Kortom, het gaat hier om twee kwalitatief goede romans, misschien niet hoog-literair, maar zeker uitstekend boven het gemiddelde christelijke verhaal. De hoofdpersonen van beide verhalen maken een geloofwaardige ontwikkeling door, en beide auteurs maken zich niet makkelijk van de grote levensvragen af.
Daarbij is Lisette van de Heg niet alleen de jongste, maar ook de beste van de twee. Tenminste, als het gaat om stijl en verhaaltechniek. Haar boek houdt de lezer ademloos geboeid dankzij een uitstekende opbouw van de spanning in het verhaal, een vlotte verwoording en een trefzekere karaktertekening – zij het dat de contrasten tussen de personages wat te zwaar zijn aangezet. Waar Mirjam van der Vegt het meest te vergelijken is met Joke Verweerd, lijkt Lisette van de Heg meer op Janne IJmker. Al doet zo’n etiket natuurlijk niet in alle opzichten recht aan het unieke karakter van deze twee romans.
N.a.v. ”Mara”, door Lisette van de Heg; uitg. Plateau, Barneveld, 2009; ISBN 978 90 5804 046 6; 262 blz.; € 17,90;”Schaduwvlucht”, door Mirjam van der Vegt; uitg. Mozaïek, Zoetermeer, 2009; ISBN: 978 90 239 9273 8; 360 blz.; € 18,90.

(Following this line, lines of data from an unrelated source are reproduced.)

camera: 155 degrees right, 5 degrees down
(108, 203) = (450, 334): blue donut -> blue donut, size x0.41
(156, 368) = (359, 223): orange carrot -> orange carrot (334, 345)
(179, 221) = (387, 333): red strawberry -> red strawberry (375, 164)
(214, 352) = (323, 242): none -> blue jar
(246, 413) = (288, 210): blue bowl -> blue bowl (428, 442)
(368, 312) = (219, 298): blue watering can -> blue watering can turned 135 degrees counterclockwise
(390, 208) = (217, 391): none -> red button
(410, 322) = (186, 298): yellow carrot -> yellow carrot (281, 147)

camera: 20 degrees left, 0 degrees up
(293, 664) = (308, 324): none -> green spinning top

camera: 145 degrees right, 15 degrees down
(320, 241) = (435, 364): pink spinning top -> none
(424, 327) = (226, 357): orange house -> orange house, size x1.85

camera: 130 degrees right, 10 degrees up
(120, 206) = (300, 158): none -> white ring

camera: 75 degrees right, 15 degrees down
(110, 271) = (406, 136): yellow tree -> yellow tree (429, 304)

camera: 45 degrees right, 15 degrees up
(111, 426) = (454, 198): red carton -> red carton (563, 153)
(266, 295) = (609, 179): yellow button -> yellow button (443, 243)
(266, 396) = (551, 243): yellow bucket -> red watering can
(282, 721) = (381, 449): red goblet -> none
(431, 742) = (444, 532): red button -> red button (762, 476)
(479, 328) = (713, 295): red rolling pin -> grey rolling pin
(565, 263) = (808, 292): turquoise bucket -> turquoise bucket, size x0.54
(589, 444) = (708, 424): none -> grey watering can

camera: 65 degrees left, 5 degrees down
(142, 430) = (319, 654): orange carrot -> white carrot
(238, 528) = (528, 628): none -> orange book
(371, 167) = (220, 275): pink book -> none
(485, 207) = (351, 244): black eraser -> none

„Misbruik maakt me ontzettend kwaad”
Lisette van de Heg (1983) woont in Barneveld en is daar lid van de hervormde gemeente. Ze is getrouwd en heeft een dochter en een zoon. Ze volgde de pabo, werkte daarna als tandartsassistente, maar is momenteel fulltime moeder – en schrijfster. ”Mara” is haar debuutroman.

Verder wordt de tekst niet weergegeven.